↓↓↓

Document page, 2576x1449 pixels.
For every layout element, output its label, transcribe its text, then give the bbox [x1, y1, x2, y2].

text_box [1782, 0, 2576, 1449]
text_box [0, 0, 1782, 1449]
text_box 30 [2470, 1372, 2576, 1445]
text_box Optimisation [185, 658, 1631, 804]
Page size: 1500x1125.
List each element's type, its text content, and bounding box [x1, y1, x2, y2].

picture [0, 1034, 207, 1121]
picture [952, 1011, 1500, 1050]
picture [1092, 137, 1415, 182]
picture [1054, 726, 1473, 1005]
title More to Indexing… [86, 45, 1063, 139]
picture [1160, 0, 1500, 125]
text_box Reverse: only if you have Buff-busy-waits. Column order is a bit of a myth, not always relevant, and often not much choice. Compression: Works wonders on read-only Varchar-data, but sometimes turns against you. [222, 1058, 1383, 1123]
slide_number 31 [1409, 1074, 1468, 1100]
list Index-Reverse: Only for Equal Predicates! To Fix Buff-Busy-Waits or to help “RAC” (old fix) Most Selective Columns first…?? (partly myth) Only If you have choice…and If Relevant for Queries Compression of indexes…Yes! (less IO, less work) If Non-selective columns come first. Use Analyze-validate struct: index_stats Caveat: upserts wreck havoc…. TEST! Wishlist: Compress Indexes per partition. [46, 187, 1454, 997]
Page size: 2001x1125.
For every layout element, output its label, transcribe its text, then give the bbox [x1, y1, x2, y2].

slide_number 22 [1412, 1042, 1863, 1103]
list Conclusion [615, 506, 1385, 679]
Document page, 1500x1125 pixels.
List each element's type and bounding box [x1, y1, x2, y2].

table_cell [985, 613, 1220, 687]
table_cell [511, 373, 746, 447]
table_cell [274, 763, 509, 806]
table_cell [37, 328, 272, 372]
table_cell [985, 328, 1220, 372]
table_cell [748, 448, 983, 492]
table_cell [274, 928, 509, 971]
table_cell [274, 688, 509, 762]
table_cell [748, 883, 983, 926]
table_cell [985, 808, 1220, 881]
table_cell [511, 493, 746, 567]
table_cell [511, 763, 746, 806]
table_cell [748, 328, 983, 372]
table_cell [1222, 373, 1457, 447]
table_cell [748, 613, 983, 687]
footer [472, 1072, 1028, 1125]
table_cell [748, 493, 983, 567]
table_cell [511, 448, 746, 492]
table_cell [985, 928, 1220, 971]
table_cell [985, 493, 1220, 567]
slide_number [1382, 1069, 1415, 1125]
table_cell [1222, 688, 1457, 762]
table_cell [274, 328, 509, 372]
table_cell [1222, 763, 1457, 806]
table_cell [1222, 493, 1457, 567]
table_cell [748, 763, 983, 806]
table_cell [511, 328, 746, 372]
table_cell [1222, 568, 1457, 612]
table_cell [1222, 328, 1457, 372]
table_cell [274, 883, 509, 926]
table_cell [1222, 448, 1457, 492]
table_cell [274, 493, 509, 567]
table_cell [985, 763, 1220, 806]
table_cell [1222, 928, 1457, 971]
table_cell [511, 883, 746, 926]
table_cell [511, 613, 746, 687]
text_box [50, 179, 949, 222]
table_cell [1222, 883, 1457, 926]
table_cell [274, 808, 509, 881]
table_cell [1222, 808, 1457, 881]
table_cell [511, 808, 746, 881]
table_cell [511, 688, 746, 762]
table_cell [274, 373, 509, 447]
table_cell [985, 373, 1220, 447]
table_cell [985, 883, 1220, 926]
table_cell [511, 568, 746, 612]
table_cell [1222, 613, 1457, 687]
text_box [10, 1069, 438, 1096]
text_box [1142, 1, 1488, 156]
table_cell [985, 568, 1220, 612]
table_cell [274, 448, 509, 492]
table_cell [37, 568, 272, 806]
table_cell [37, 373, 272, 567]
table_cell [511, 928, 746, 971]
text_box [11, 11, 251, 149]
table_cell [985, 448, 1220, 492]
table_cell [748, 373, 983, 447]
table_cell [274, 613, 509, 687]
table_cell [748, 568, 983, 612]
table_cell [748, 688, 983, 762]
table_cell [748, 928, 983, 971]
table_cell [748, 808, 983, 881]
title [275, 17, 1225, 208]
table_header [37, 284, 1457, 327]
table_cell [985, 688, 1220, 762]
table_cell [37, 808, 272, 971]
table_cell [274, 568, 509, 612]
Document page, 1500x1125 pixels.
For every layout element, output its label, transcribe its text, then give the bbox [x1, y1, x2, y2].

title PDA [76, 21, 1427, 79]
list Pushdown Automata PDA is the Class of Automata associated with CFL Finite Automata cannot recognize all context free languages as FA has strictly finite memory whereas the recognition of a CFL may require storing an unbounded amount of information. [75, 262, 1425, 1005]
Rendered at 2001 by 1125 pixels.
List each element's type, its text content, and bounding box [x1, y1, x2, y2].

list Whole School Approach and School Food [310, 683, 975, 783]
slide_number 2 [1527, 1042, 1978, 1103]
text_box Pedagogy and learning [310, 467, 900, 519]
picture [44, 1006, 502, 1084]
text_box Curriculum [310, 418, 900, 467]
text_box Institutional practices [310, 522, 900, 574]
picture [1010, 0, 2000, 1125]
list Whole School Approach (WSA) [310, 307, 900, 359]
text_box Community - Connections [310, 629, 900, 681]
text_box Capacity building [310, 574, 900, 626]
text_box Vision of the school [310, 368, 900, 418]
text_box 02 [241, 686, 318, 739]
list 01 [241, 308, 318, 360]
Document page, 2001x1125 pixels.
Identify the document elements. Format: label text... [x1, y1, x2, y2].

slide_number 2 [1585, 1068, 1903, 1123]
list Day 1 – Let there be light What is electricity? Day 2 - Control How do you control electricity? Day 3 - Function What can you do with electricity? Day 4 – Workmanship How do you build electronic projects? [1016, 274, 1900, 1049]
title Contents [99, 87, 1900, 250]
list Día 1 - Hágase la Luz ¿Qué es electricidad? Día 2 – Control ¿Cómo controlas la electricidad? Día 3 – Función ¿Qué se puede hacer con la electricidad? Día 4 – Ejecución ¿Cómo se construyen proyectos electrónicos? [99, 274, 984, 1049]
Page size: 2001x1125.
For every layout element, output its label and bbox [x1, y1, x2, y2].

↑↑↑

Go through the listing above and copy each line exactly.

Document page, 2576x1449 pixels.
For every layout element, output its label, transcribe its text, then give the bbox [x1, y1, x2, y2].

text_box [1782, 0, 2576, 1449]
text_box [0, 0, 1782, 1449]
text_box 30 [2470, 1372, 2576, 1445]
text_box Optimisation [185, 658, 1631, 804]
Page size: 1500x1125.
List each element's type, its text content, and bounding box [x1, y1, x2, y2].

picture [0, 1034, 207, 1121]
picture [952, 1011, 1500, 1050]
picture [1092, 137, 1415, 182]
picture [1054, 726, 1473, 1005]
title More to Indexing… [86, 45, 1063, 139]
picture [1160, 0, 1500, 125]
text_box Reverse: only if you have Buff-busy-waits. Column order is a bit of a myth, not always relevant, and often not much choice. Compression: Works wonders on read-only Varchar-data, but sometimes turns against you. [222, 1058, 1383, 1123]
slide_number 31 [1409, 1074, 1468, 1100]
list Index-Reverse: Only for Equal Predicates! To Fix Buff-Busy-Waits or to help “RAC” (old fix) Most Selective Columns first…?? (partly myth) Only If you have choice…and If Relevant for Queries Compression of indexes…Yes! (less IO, less work) If Non-selective columns come first. Use Analyze-validate struct: index_stats Caveat: upserts wreck havoc…. TEST! Wishlist: Compress Indexes per partition. [46, 187, 1454, 997]
Page size: 2001x1125.
For every layout element, output its label, transcribe its text, then give the bbox [x1, y1, x2, y2].

slide_number 22 [1412, 1042, 1863, 1103]
list Conclusion [615, 506, 1385, 679]
Document page, 1500x1125 pixels.
List each element's type and bounding box [x1, y1, x2, y2].

table_cell [985, 613, 1220, 687]
table_cell [511, 373, 746, 447]
table_cell [274, 763, 509, 806]
table_cell [37, 328, 272, 372]
table_cell [985, 328, 1220, 372]
table_cell [748, 448, 983, 492]
table_cell [274, 928, 509, 971]
table_cell [274, 688, 509, 762]
table_cell [748, 883, 983, 926]
table_cell [985, 808, 1220, 881]
table_cell [511, 493, 746, 567]
table_cell [511, 763, 746, 806]
table_cell [748, 328, 983, 372]
table_cell [1222, 373, 1457, 447]
table_cell [748, 613, 983, 687]
footer [472, 1072, 1028, 1125]
table_cell [748, 493, 983, 567]
table_cell [511, 448, 746, 492]
table_cell [985, 928, 1220, 971]
table_cell [985, 493, 1220, 567]
slide_number [1382, 1069, 1415, 1125]
table_cell [1222, 688, 1457, 762]
table_cell [274, 328, 509, 372]
table_cell [1222, 763, 1457, 806]
table_cell [1222, 493, 1457, 567]
table_cell [748, 763, 983, 806]
table_cell [511, 328, 746, 372]
table_cell [1222, 568, 1457, 612]
table_cell [1222, 328, 1457, 372]
table_cell [274, 883, 509, 926]
table_cell [1222, 448, 1457, 492]
table_cell [274, 493, 509, 567]
table_cell [985, 763, 1220, 806]
table_cell [1222, 928, 1457, 971]
table_cell [511, 883, 746, 926]
table_cell [511, 613, 746, 687]
text_box [50, 179, 949, 222]
table_cell [1222, 883, 1457, 926]
table_cell [274, 808, 509, 881]
table_cell [1222, 808, 1457, 881]
table_cell [511, 808, 746, 881]
table_cell [511, 688, 746, 762]
table_cell [274, 373, 509, 447]
table_cell [985, 373, 1220, 447]
table_cell [985, 883, 1220, 926]
table_cell [511, 568, 746, 612]
table_cell [1222, 613, 1457, 687]
text_box [10, 1069, 438, 1096]
text_box [1142, 1, 1488, 156]
table_cell [985, 568, 1220, 612]
table_cell [274, 448, 509, 492]
table_cell [37, 568, 272, 806]
table_cell [37, 373, 272, 567]
table_cell [511, 928, 746, 971]
text_box [11, 11, 251, 149]
table_cell [985, 448, 1220, 492]
table_cell [748, 373, 983, 447]
table_cell [274, 613, 509, 687]
table_cell [748, 568, 983, 612]
table_cell [748, 688, 983, 762]
table_cell [748, 928, 983, 971]
table_cell [748, 808, 983, 881]
title [275, 17, 1225, 208]
table_header [37, 284, 1457, 327]
table_cell [985, 688, 1220, 762]
table_cell [37, 808, 272, 971]
table_cell [274, 568, 509, 612]
Document page, 1500x1125 pixels.
For every layout element, output its label, transcribe its text, then give the bbox [x1, y1, x2, y2].

title PDA [76, 21, 1427, 79]
list Pushdown Automata PDA is the Class of Automata associated with CFL Finite Automata cannot recognize all context free languages as FA has strictly finite memory whereas the recognition of a CFL may require storing an unbounded amount of information. [75, 262, 1425, 1005]
Rendered at 2001 by 1125 pixels.
List each element's type, its text content, and bounding box [x1, y1, x2, y2].

list Whole School Approach and School Food [310, 683, 975, 783]
slide_number 2 [1527, 1042, 1978, 1103]
text_box Pedagogy and learning [310, 467, 900, 519]
picture [44, 1006, 502, 1084]
text_box Curriculum [310, 418, 900, 467]
text_box Institutional practices [310, 522, 900, 574]
picture [1010, 0, 2000, 1125]
list Whole School Approach (WSA) [310, 307, 900, 359]
text_box Community - Connections [310, 629, 900, 681]
text_box Capacity building [310, 574, 900, 626]
text_box Vision of the school [310, 368, 900, 418]
text_box 02 [241, 686, 318, 739]
list 01 [241, 308, 318, 360]
Document page, 2001x1125 pixels.
Identify the document elements. Format: label text... [x1, y1, x2, y2].

slide_number 2 [1585, 1068, 1903, 1123]
list Day 1 – Let there be light What is electricity? Day 2 - Control How do you control electricity? Day 3 - Function What can you do with electricity? Day 4 – Workmanship How do you build electronic projects? [1016, 274, 1900, 1049]
title Contents [99, 87, 1900, 250]
list Día 1 - Hágase la Luz ¿Qué es electricidad? Día 2 – Control ¿Cómo controlas la electricidad? Día 3 – Función ¿Qué se puede hacer con la electricidad? Día 4 – Ejecución ¿Cómo se construyen proyectos electrónicos? [99, 274, 984, 1049]
Page size: 2001x1125.
For every layout element, output its label and bbox [x1, y1, x2, y2].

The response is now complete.